Run pyc file without specifying python path ?

[Dave Angel]

Barak, Ron wrote:
> Hi Dave,
>
> It seems like I don't understand your solution.
> I use the (appatched) soapAPI.py as the wrapper to parsing.pyc.
> However, if I do (for instance):
>
> $ python -u parsing.pyc -U aaa
>
> The last line of the output is (as expected):
>
> return_code: 12 ; params: {'username': 'aaa'}
>
> But, if I try the following:
>
> $ soapAPI.py -U aaa
>
> I don't get this line.

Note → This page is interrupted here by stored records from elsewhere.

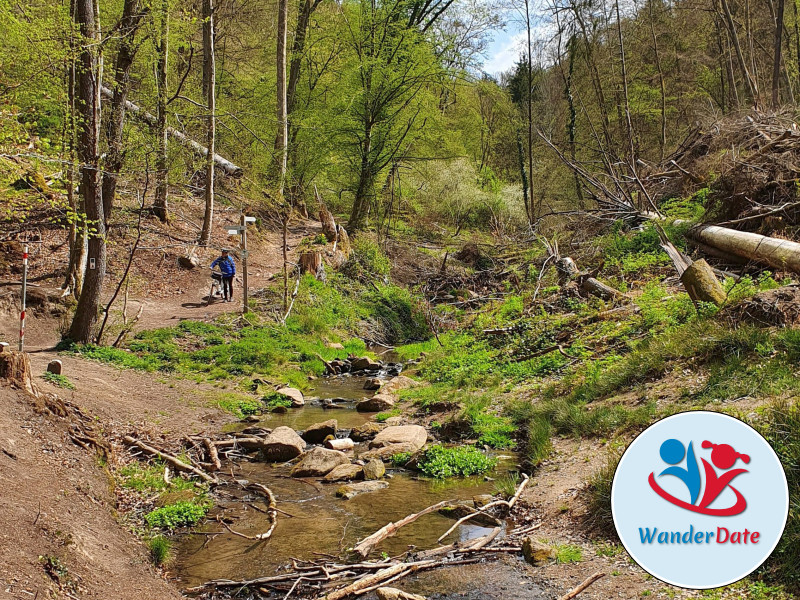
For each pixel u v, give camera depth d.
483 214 40.09
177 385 12.77
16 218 18.56
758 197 15.15
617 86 33.50
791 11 29.75
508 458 9.27
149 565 6.05
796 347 7.96
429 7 32.41
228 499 7.96
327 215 27.16
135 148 16.03
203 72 28.28
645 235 18.38
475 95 48.28
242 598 5.61
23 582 4.48
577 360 12.32
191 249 23.30
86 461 7.39
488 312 19.55
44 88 14.28
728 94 33.62
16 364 7.66
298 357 16.88
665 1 34.81
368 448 10.09
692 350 9.45
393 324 22.97
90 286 13.54
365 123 29.17
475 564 6.09
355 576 5.92
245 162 29.48
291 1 36.41
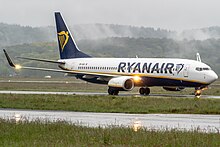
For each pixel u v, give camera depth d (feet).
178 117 267.59
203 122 240.73
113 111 304.09
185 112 298.15
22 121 222.89
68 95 444.14
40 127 199.72
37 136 177.47
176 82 474.08
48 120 226.58
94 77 533.55
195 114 289.33
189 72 465.88
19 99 391.04
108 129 190.29
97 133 179.22
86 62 546.26
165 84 483.10
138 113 295.07
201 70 463.83
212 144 153.58
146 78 490.90
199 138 163.94
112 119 254.68
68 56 570.46
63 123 213.25
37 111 308.81
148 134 174.91
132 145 154.71
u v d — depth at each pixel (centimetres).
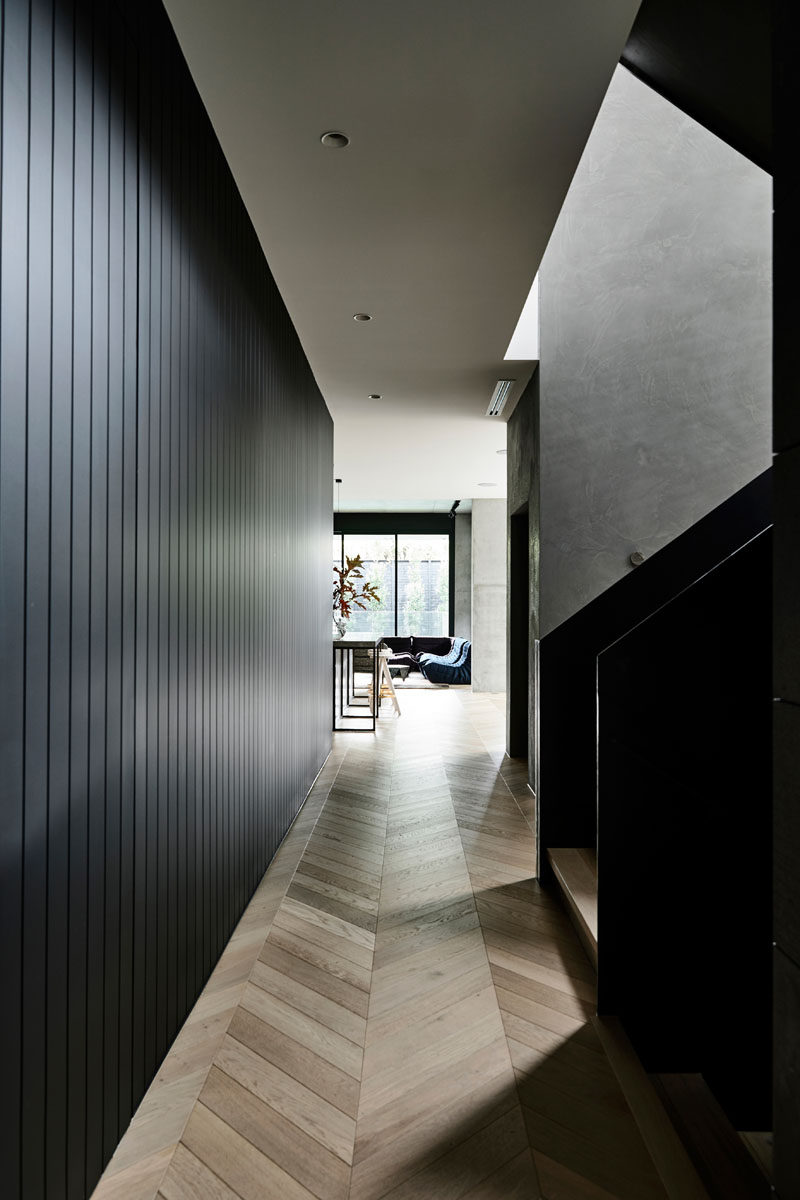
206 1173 183
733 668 240
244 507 334
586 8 209
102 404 175
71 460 158
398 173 294
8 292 132
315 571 584
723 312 449
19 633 138
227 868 309
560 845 397
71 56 156
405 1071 228
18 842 138
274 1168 186
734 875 245
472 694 1209
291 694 472
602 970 257
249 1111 207
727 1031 250
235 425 314
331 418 688
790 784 114
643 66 254
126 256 189
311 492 554
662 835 251
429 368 538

Only the output to stderr gets printed to the screen.
>
> Bye,
> Ron.
>
>   
Hi Ron,

To make it easier for anybody following this thread, let me post the 
minimum equivalent source files, inline.

parsing.py:
------------------------------
#!/usr/bin/env python

import sys

def main():
    print >> sys.stderr, "This is stderr output"
    return  5, sys.argv

if __name__ == "__main__":
    return_code, params = main()
    print "return_code:",return_code,"; params:",params
    sys.exit(return_code)
-------------------------------
soapapi.py:
-------------------------------
#!/usr/bin/env python

import sys
import parsing

parsing.main()
------------------------------


When I run soapapi.;py, it indeed prints only the stderr output.

The solution is to move (most or all) of the top-level code of 
parsing.py into a main() function.  Since you already have a main(), 
I'll rename that, and make a new one that calls it.

new   parsing.py:
-------------------------------
#!/usr/bin/env python

import sys

def innermain():
    print >> sys.stderr, "This is stderr output"
    return  5, sys.argv

def main():
    return_code, params = innermain()
    print "return_code:",return_code,"; params:",params
    sys.exit(return_code)

if __name__ == "__main__":
    main()
-------------------------------

The output is now two lines, one from innermain(), and one from main().  
And it's the same whether the user runs  parsing.py  or   soapAPI.py

To clarify what happened, realize that when the user invokes  
parsing.py, the module is considered a script, and gets a pseudo-name of 
"__main__"    When that same module is imported by another one, it is 
considered a library module, and gets its own name "parsing"

So any logic that explicitly checks for "__main__" has to change,  
because we want identical behavior in the two cases.

DaveA